Do You Remember? - Willi Meyers

photo of Willi Meyers

Years at CARD: 1985–1998

Current Occupation: Professor, University of Missouri

Currently Resides in: Columbia, Missouri

Willi Meyers recalls feeling attracted to a career at ISU due to his involvement with International Volunteer Services. “I was an IVS volunteer in Vietnam from 1963–65 and later team leader,” he said. “As a math major I was not sure where to go next, but John Mellor was on the board of directors of IVS and he suggested math was a good background to study economics,” which eventually led him to study agricultural economics at the University of the Philippines.

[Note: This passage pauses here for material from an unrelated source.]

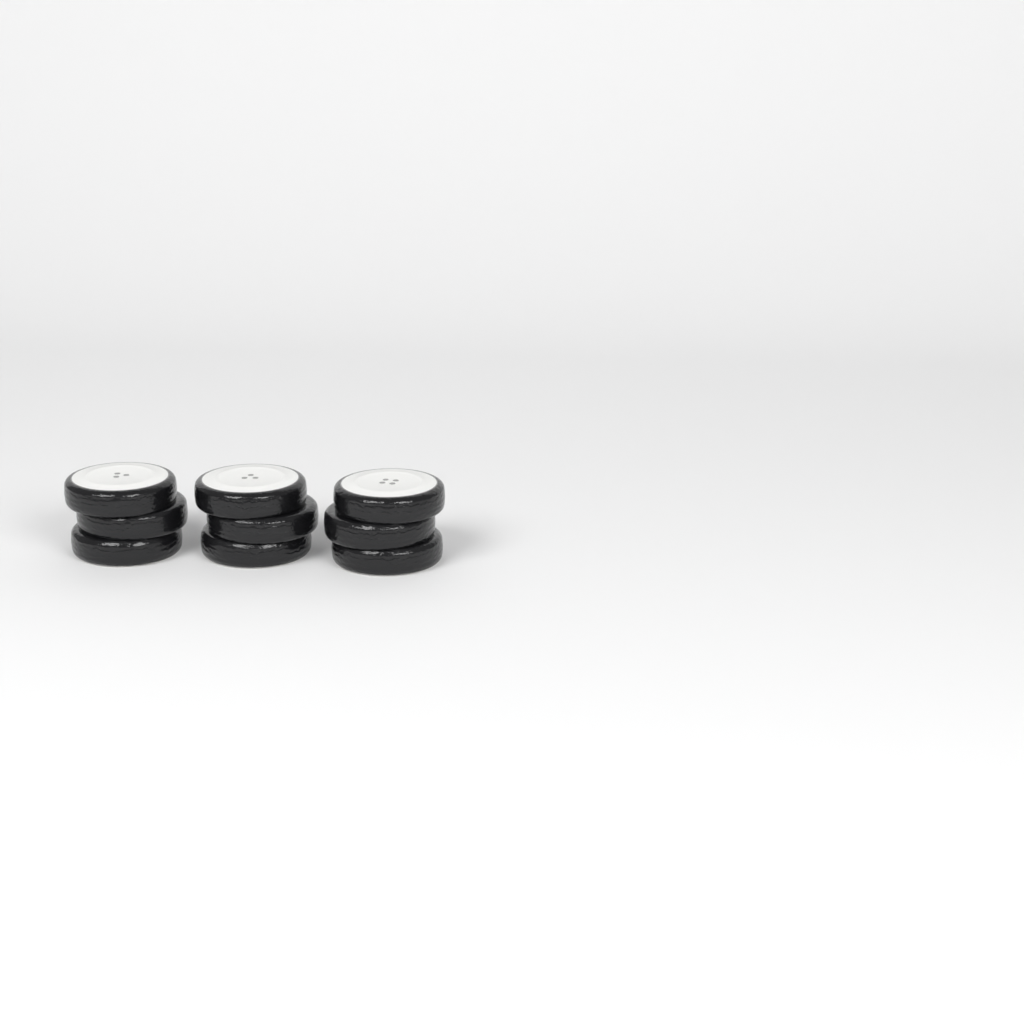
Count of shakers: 3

After his time in the Philippines, he worked in the Forecast Support Group of ERS 77–79, “the writing on the wall was that we would be disbanded and moved to commodity sections of ERS, so I began applying to University positions,” he said. “ISU was attractive because of the international opportunities that still interested me from my previous IVS experience. Earl Heady had international projects as did Lee Fletcher and others.” Meyers started at ISU in 1979, and began teaching and building international commodity models with international Ph.D students. During his time at ISU, he spent time working on policy analysis projects in Indonesia and the Philippines, and by 1984 had worked with the University of Missouri in establishing FAPRI. “At the beginning that was called Center for Trade and Agricultural Policy (CTAP), but when Stan Johnson was hired to replace Earl Heady as Director of CARD we agreed to bring CTAP into CARD as one of four research divisions, and I became Associate Director of CARD—that’s how I became a ‘CARDie’.” Meyers also served as interim director from 1996–98, between Stan Johnson and Bruce Babcock.

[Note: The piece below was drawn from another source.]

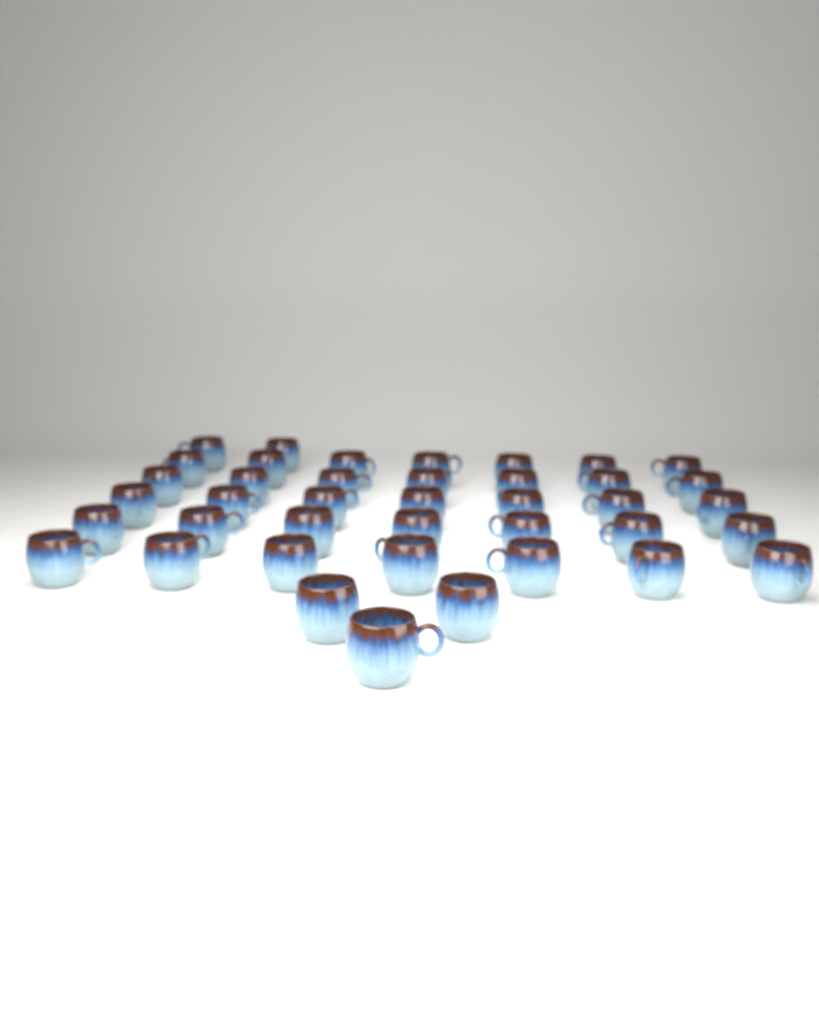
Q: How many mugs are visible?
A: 40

Meyers says he remembers “the strong international engagement and multinational composition of the research and researchers,” at CARD. Because of Heady's early work with scientists in the USSR and East Europe, Stan and I were able to open many collaborations in the region from 1988 and onward. I continue to be heavily engaged in Central and East Europe, Russia and Central Asia and am writing this from Moscow, where I am working on food security MS programs with Moscow State University.”

After leaving CARD, Meyers went to FAO in 1999, and is currently employed at the University of Missouri. He currently resides in Columbia, Missouri, with his wife Dalisay. They have two children Naila-Jean, the sports editor at the New York Times, and Celina-Beth, a project coordinator at Datastat Inc. In his free time he enjoys traveling and doing Sudoku.